I asked some of my Twitter followers what works on their library’s Facebook Page. Jamie Hollier of the Colorado State Library says that during her directorship of the Delta County (Colo.) Libraries, “Using Facebook to post events brought new users to events by making our users the advocates.” It works like this: Let’s say you post an upcoming event in Facebook as a status update. Five of your “fans” share the event. If they each have 130 Facebook friends, that information was just, in essence, forwarded to 650 more Facebook users—most of whom are likely to live in or near your community. When your library’s Facebook followers share the library's content, they are acting as a type of advocate for the library by helping spread its message.
You can also focus on specific audiences. Facebook Pages have Facebook Insights—daily, weekly, and monthly statistics that provide a snapshot of your Facebook audience. This information can be used to find out just who your audience is. For example, at my library’s Facebook Page, 71% of visitors are female (over 40% are ages 25–44). That tells me that we can focus on adult females and customize our content for that user group. (Maybe we already are!)
By using the power of Facebook, your library just increased its reach . . . for free. Not bad!
Connecting with people
The status update box is your main point of connection to your local Facebook crowd. Keeping your library’s status updated is real work, and it takes time to do right. Toby Greenwalt of Skokie (Ill.) Public Library says “daily engagement—keeping up a steady flow of content and conversation—is key.” To keep up that steady flow of content, you have to devote staff to adding content to your Facebook Page.

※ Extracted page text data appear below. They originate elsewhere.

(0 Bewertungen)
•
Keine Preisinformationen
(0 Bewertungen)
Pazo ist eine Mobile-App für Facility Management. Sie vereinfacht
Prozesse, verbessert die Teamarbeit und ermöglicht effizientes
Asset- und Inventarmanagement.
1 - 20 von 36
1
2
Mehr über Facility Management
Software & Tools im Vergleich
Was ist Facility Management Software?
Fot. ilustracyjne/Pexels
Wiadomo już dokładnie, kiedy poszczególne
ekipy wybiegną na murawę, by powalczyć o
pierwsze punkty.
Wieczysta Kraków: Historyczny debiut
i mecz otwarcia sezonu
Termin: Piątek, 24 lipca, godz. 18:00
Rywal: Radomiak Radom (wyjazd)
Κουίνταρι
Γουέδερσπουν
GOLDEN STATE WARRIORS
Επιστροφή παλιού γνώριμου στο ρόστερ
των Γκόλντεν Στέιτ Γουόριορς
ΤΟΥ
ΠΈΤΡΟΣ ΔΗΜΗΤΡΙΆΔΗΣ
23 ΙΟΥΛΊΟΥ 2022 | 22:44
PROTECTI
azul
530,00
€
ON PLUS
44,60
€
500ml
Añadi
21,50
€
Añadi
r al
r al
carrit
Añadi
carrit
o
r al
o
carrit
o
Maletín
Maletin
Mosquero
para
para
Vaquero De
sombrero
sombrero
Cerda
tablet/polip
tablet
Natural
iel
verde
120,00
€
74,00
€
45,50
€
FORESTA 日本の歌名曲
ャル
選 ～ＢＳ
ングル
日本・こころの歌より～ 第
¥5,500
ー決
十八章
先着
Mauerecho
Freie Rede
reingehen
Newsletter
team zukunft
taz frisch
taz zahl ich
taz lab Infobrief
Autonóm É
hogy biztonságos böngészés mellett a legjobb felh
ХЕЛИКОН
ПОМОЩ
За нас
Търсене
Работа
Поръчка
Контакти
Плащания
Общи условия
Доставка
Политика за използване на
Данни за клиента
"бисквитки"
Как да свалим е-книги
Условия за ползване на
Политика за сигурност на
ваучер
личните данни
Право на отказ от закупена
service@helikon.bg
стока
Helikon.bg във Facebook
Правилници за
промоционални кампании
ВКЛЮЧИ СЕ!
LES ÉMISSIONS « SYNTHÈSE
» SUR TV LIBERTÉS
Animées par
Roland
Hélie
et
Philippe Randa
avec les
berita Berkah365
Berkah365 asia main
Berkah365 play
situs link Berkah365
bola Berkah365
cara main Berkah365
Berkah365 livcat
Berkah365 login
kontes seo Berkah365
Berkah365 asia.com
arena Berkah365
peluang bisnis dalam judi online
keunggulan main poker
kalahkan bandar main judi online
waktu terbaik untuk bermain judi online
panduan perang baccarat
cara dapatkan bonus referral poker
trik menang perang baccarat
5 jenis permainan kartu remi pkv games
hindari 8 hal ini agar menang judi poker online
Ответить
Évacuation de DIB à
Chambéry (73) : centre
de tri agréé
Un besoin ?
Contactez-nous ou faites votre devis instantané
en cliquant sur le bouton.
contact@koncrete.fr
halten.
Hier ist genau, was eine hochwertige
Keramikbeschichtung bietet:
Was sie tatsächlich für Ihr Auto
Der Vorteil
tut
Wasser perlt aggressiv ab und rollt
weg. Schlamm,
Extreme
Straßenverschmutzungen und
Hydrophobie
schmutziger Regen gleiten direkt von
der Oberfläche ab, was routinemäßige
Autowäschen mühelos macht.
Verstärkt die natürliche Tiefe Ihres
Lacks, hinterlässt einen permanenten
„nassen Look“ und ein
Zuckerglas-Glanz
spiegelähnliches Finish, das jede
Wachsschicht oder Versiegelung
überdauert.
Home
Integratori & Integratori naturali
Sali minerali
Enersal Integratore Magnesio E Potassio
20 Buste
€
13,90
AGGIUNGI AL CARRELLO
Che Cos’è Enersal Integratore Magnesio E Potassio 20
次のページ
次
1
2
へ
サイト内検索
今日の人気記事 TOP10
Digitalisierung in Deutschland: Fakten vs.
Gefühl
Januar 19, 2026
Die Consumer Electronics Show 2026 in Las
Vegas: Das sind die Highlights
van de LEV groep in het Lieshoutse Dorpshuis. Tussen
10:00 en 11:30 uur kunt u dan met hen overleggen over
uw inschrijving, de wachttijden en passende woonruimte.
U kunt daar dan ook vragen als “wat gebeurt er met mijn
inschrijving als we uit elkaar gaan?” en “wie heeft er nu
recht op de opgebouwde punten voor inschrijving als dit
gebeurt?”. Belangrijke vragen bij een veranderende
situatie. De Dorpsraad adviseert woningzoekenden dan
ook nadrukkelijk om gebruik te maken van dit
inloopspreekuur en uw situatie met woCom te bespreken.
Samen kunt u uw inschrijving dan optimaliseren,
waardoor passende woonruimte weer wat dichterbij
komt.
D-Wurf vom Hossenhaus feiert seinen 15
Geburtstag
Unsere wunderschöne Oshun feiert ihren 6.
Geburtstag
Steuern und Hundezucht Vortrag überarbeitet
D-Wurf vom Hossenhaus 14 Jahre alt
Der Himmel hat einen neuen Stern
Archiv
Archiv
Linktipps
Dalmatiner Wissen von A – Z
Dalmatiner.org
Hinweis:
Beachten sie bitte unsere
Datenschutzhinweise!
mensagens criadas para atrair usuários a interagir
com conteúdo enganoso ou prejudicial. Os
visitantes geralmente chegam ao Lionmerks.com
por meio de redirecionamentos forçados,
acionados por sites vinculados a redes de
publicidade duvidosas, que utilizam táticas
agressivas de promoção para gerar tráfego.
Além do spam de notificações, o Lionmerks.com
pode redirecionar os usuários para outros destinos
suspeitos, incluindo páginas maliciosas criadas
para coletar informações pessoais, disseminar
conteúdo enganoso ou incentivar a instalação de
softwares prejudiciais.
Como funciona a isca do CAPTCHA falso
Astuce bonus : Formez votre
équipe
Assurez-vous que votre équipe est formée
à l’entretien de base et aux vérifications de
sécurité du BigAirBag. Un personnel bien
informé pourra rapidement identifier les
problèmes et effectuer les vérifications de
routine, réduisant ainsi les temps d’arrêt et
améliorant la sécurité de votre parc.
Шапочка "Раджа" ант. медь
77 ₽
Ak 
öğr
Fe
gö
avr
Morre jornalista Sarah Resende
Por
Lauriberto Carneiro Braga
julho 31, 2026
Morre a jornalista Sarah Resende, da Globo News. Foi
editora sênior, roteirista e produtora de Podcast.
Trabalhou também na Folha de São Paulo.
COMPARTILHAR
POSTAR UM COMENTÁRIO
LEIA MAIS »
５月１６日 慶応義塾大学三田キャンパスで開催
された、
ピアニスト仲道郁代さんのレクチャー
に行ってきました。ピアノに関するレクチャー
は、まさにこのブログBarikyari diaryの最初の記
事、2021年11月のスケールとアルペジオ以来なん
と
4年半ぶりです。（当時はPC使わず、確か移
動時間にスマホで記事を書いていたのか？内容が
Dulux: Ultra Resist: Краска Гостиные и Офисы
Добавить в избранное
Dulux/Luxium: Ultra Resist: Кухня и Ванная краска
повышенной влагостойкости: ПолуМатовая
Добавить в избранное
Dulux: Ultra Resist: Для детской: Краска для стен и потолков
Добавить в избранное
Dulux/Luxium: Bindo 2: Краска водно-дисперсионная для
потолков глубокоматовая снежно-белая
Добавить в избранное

You also need to work on being personable online. Make sure your status updates read like something you’d say out loud. Sometimes, it helps to actually say your status updates aloud. If it’s not phrased like something you would say in conversation, edit away. The more conversational you sound, the more opportunities for conversation you’ll have.
Once you have figured out how to approach conversation, start asking questions. Nicole Pagowsky of the Dallas County (Tex.) Community College District’s El Centro Library agrees. Colleagues in her workplace find that “asking questions [is] more successful than just making announcements,” she says.
Be witty. Share really interesting stuff about your library and the information found there. For example, at TopekaLibrary, asking about books really encourages comments. People love sharing their favorite authors, or which books they’d want if they were shipwrecked on a desert island (the Bible and a book on building a sailboat from scratch were popular choices).
Give your Facebook community the content they want, and they will become your fans. Even more importantly, they’ll start interacting. My guess? Get that interaction going, and your customers—the ones wanting to interact with you in Facebook Pages—will become advocates for you and your library—not only online, but in person, too.
DAVID LEE KING is digital branch and services manager for the Topeka and Shawnee County (Kans.) Public Library.